Work item ::
From the first line of the data below through the line holding "O conteúdo do", output each line exactly and leave the pictures out.

Supplied material ::

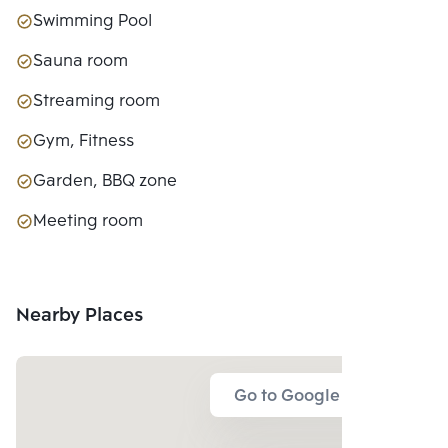
Swimming Pool
Sauna room
Streaming room
Gym, Fitness
Garden, BBQ zone
Meeting room
Nearby Places
Go to Google Map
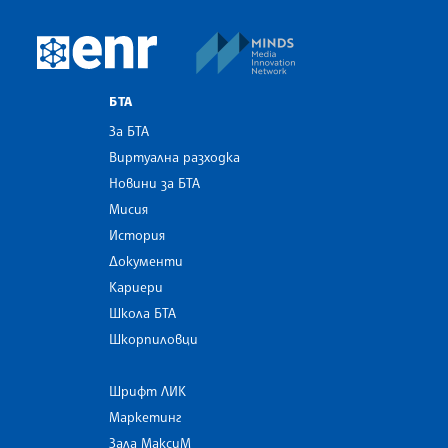
MINDS Media Innovatio
European Newsroom
БТА
За БТА
Виртуална разходка
Новини за БТА
Мисия
История
Документи
Кариери
Школа БТА
Шкорпиловци
Шрифт ЛИК
Маркетинг
Зала МаксиМ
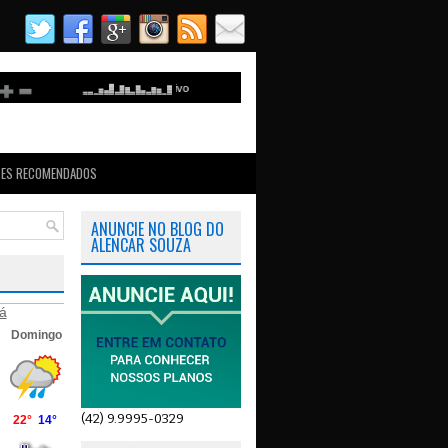
TES RECOMENDADOS
ANUNCIE NO BLOG DO
ALENCAR SOUZA
á
(42) 9.9995-0329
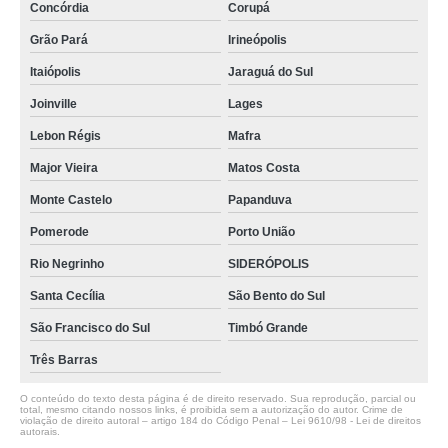
Concórdia
Corupá
Grão Pará
Irineópolis
Itaiópolis
Jaraguá do Sul
Joinville
Lages
Lebon Régis
Mafra
Major Vieira
Matos Costa
Monte Castelo
Papanduva
Pomerode
Porto União
Rio Negrinho
SIDERÓPOLIS
Santa Cecília
São Bento do Sul
São Francisco do Sul
Timbó Grande
Três Barras
O conteúdo do texto desta página é de direito reservado. Sua reprodução, parcial ou
total, mesmo citando nossos links, é proibida sem a autorização do autor. Crime de
violação de direito autoral – artigo 184 do Código Penal –
Lei 9610/98 - Lei de direitos
autorais
.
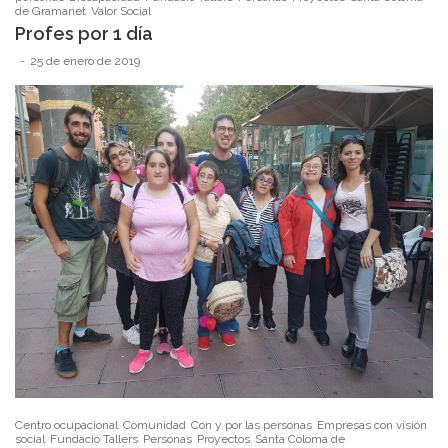
de Gramanet
Valor Social
Profes por 1 día
25 de enero de 2019
Centro ocupacional
Comunidad
Con y por las personas
Empresas con visión
social
Fundació Tallers
Personas
Proyectos
Santa Coloma de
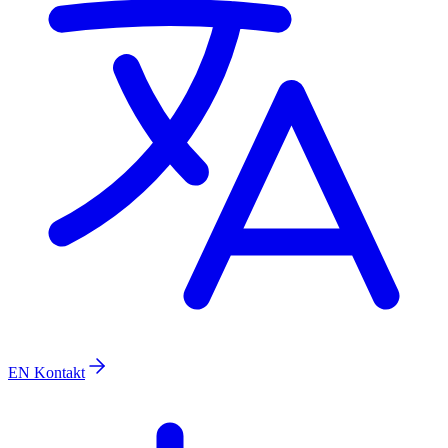
EN
Kontakt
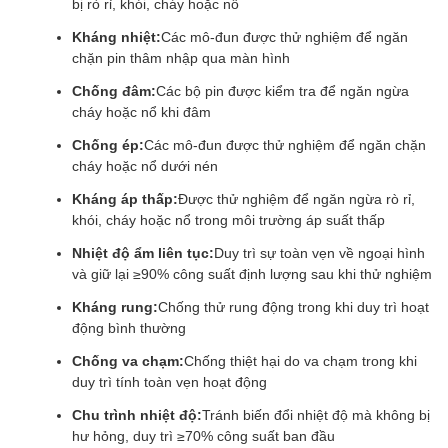
bị rò rỉ, khói, cháy hoặc nổ
Kháng nhiệt:
Các mô-đun được thử nghiệm để ngăn
chặn pin thâm nhập qua màn hình
Chống đâm:
Các bộ pin được kiểm tra để ngăn ngừa
cháy hoặc nổ khi đâm
Chống ép:
Các mô-đun được thử nghiệm để ngăn chặn
cháy hoặc nổ dưới nén
Kháng áp thấp:
Được thử nghiệm để ngăn ngừa rò rỉ,
khói, cháy hoặc nổ trong môi trường áp suất thấp
Nhiệt độ ẩm liên tục:
Duy trì sự toàn vẹn về ngoại hình
và giữ lại ≥90% công suất định lượng sau khi thử nghiệm
Kháng rung:
Chống thử rung động trong khi duy trì hoạt
động bình thường
Chống va chạm:
Chống thiệt hại do va chạm trong khi
duy trì tính toàn vẹn hoạt động
Chu trình nhiệt độ:
Tránh biến đổi nhiệt độ mà không bị
hư hỏng, duy trì ≥70% công suất ban đầu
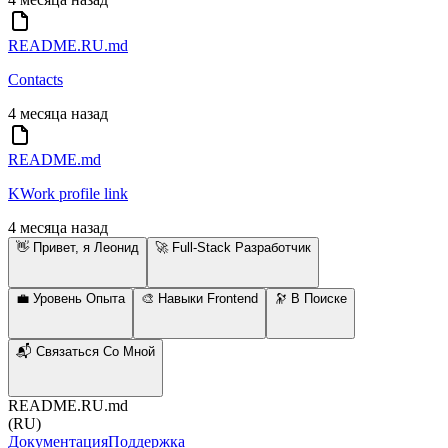
README.RU.md
Contacts
4 месяца назад
README.md
KWork profile link
4 месяца назад
👋 Привет, я Леонид
🚀 Full-Stack Разработчик
💼 Уровень Опыта
🎨 Навыки Frontend
🔭 В Поиске
📬 Связаться Со Мной
README.RU.md
(
RU
)
Документация
Поддержка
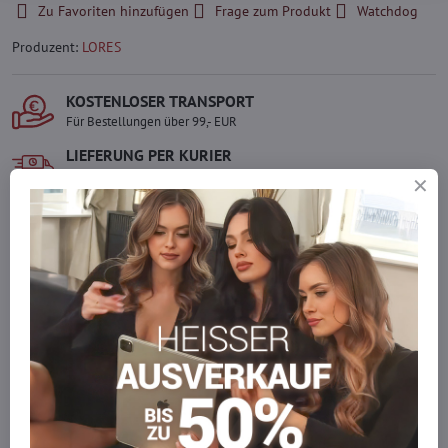
Zu Favoriten hinzufügen
Frage zum Produkt
Watchdog
Produzent:
LORES
KOSTENLOSER TRANSPORT
Für Bestellungen über 99,- EUR
LIEFERUNG PER KURIER
Schnell und direkt nach Hause.
SICHERE ZAHLUNGEN
Gesicherte Online-Zahlungen
Ware auf Lager
Wir versenden sofort
Werden Sie Teil von everlady
Werden Sie Teil von everlady und genießen Sie einen
5 %
Mitgliedervorteil
bei jedem Einkauf.
Der Vorteil wird automatisch im Warenkorb angewendet.
Möchten Sie mehr bestellen, als wir
auf Lager haben?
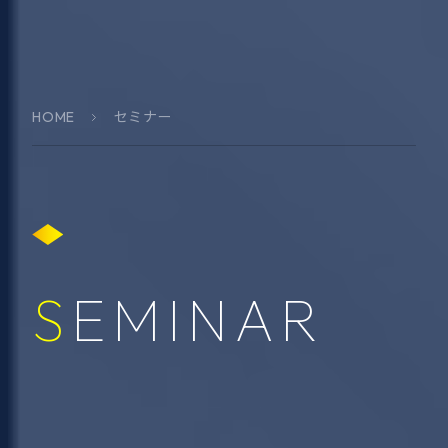
HOME
セミナー
SEMINAR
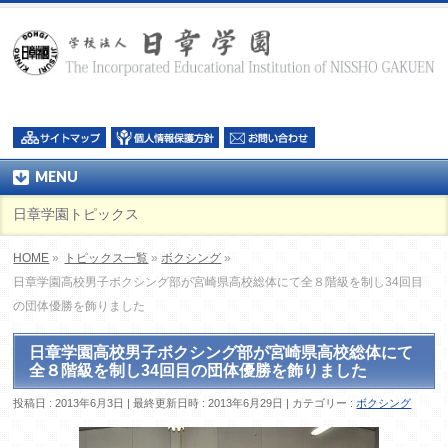
MENU
日章学園トピックス
HOME
»
トピックス一覧
»
ボクシング
»
日章学園高校男子ボクシング部が宮崎県高校総体にて全８階級を制し34回目
の団体優勝を飾りました
日章学園高校男子ボクシング部が宮崎県高校総体にて
全８階級を制し34回目の団体優勝を飾りました
投稿日 : 2013年6月3日
最終更新日時 : 2013年6月29日
カテゴリー :
ボクシング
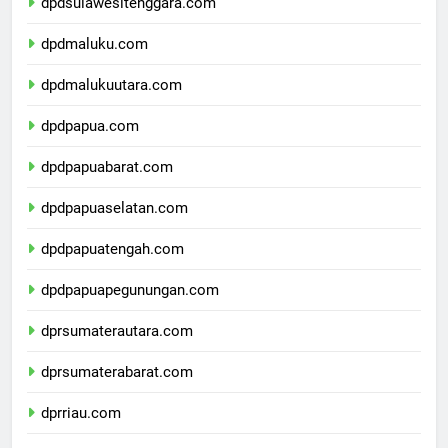
dpdsulawesitenggara.com
dpdmaluku.com
dpdmalukuutara.com
dpdpapua.com
dpdpapuabarat.com
dpdpapuaselatan.com
dpdpapuatengah.com
dpdpapuapegunungan.com
dprsumaterautara.com
dprsumaterabarat.com
dprriau.com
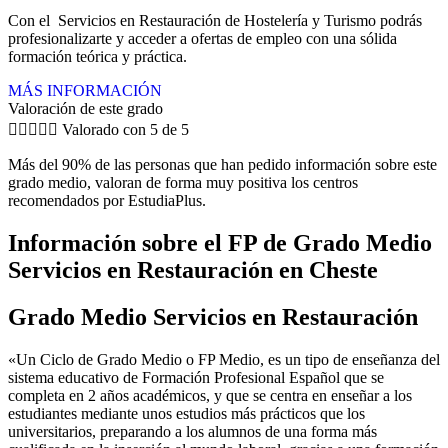
Con el Servicios en Restauración de Hostelería y Turismo podrás
profesionalizarte y acceder a ofertas de empleo con una sólida
formación teórica y práctica.
MÁS INFORMACIÓN
Valoración de este grado





Valorado con 5 de 5
Más del 90% de las personas que han pedido información sobre este
grado medio, valoran de forma muy positiva los centros
recomendados por EstudiaPlus.
Información sobre el FP de Grado Medio
Servicios en Restauración en Cheste
Grado Medio Servicios en Restauración
«Un Ciclo de Grado Medio o FP Medio, es un tipo de enseñanza del
sistema educativo de Formación Profesional Español que se
completa en 2 años académicos, y que se centra en enseñar a los
estudiantes mediante unos estudios más prácticos que los
universitarios, preparando a los alumnos de una forma más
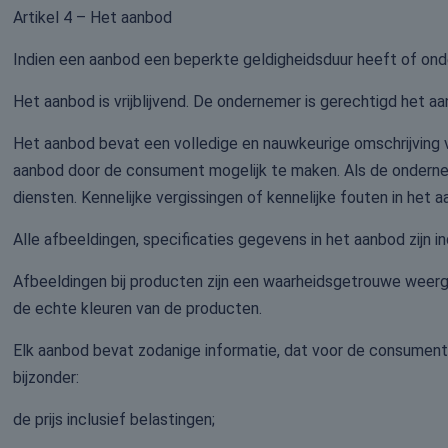
Artikel 4 – Het aanbod
Indien een aanbod een beperkte geldigheidsduur heeft of onde
Het aanbod is vrijblijvend. De ondernemer is gerechtigd het aa
Het aanbod bevat een volledige en nauwkeurige omschrijving 
aanbod door de consument mogelijk te maken. Als de ondern
diensten. Kennelijke vergissingen of kennelijke fouten in het
Alle afbeeldingen, specificaties gegevens in het aanbod zijn 
Afbeeldingen bij producten zijn een waarheidsgetrouwe wee
de echte kleuren van de producten.
Elk aanbod bevat zodanige informatie, dat voor de consument du
bijzonder:
de prijs inclusief belastingen;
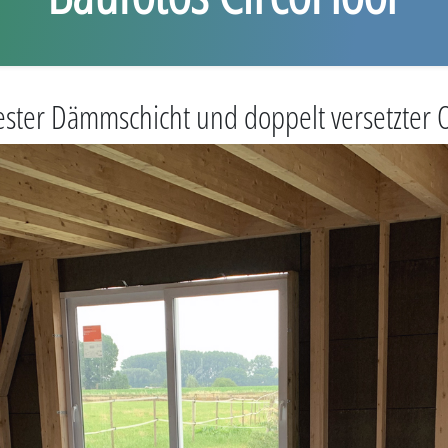
kfester Dämmschicht und doppelt versetzter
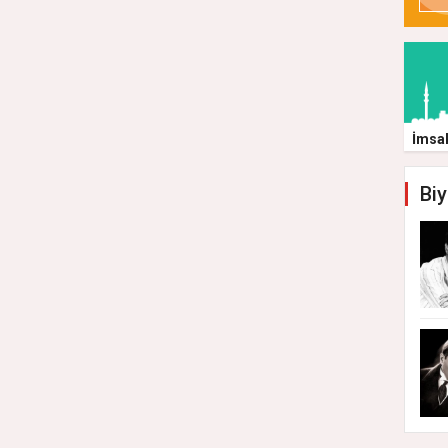
İmsa
Biy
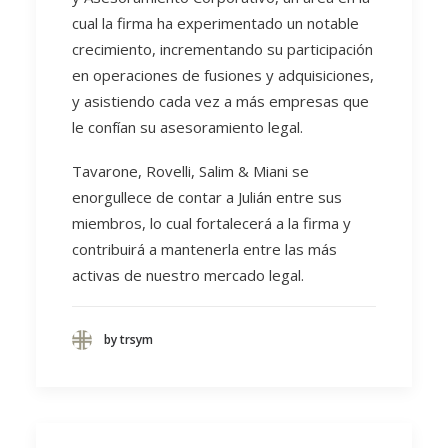
cual la firma ha experimentado un notable
crecimiento, incrementando su participación
en operaciones de fusiones y adquisiciones,
y asistiendo cada vez a más empresas que
le confían su asesoramiento legal.
Tavarone, Rovelli, Salim & Miani se
enorgullece de contar a Julián entre sus
miembros, lo cual fortalecerá a la firma y
contribuirá a mantenerla entre las más
activas de nuestro mercado legal.
by trsym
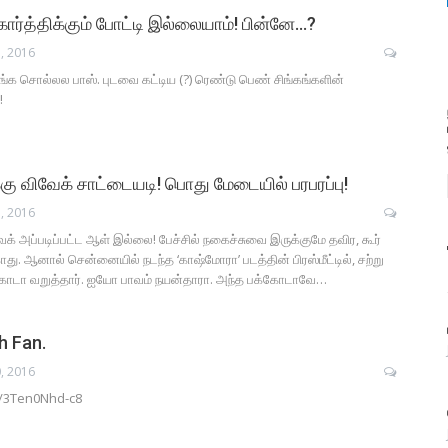
கார்த்திக்கும் போட்டி இல்லையாம்! பின்னே…?
, 2016
ாங்க சொல்லல பாஸ். புடவை கட்டிய (?) ரெண்டு பெண் சிங்கங்களின்
!
கு விவேக் சாட்டையடி! பொது மேடையில் பரபரப்பு!
, 2016
 அப்படிப்பட்ட ஆள் இல்லை! பேச்சில் நகைச்சுவை இருக்குமே தவிர, கூர்
்காது. ஆனால் சென்னையில் நடந்த ‘காஷ்மோரா’ படத்தின் பிரஸ்மீட்டில், சற்று
ோடா வறுத்தார். ஐயோ பாவம் நயன்தாரா. அந்த பக்கோடாவே…
h Fan.
, 2016
e/3Ten0Nhd-c8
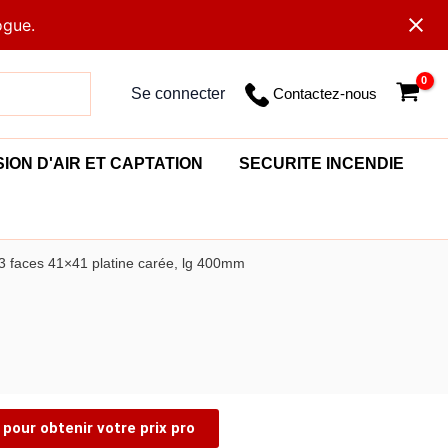
ogue.
Contactez-nous
Se connecter
SION D'AIR ET CAPTATION
SECURITE INCENDIE
3 faces 41×41 platine carée, lg 400mm
pour obtenir votre prix pro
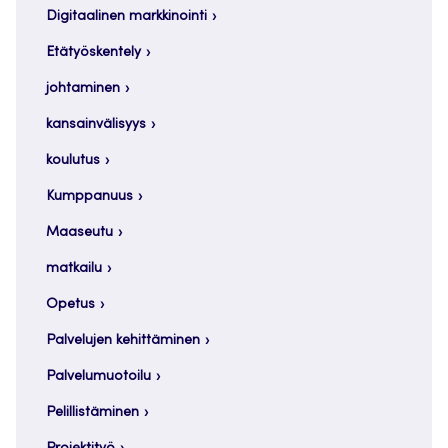
Digitaalinen markkinointi
Etätyöskentely
johtaminen
kansainvälisyys
koulutus
Kumppanuus
Maaseutu
matkailu
Opetus
Palvelujen kehittäminen
Palvelumuotoilu
Pelillistäminen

Answer section ::
Swimming Pool
Sauna room
Streaming room
Gym, Fitness
Garden, BBQ zone
Meeting room
Nearby Places
Go to Google Map
MINDS Media Innovatio
European Newsroom
БТА
За БТА
Виртуална разходка
Новини за БТА
Мисия
История
Документи
Кариери
Школа БТА
Шкорпиловци
Шрифт ЛИК
Маркетинг
Зала МаксиМ
TES RECOMENDADOS
ANUNCIE NO BLOG DO
ALENCAR SOUZA
á
(42) 9.9995-0329
Concórdia
Corupá
Grão Pará
Irineópolis
Itaiópolis
Jaraguá do Sul
Joinville
Lages
Lebon Régis
Mafra
Major Vieira
Matos Costa
Monte Castelo
Papanduva
Pomerode
Porto União
Rio Negrinho
SIDERÓPOLIS
Santa Cecília
São Bento do Sul
São Francisco do Sul
Timbó Grande
Três Barras
O conteúdo do texto desta página é de direito reservado. Sua reprodução, parcial ou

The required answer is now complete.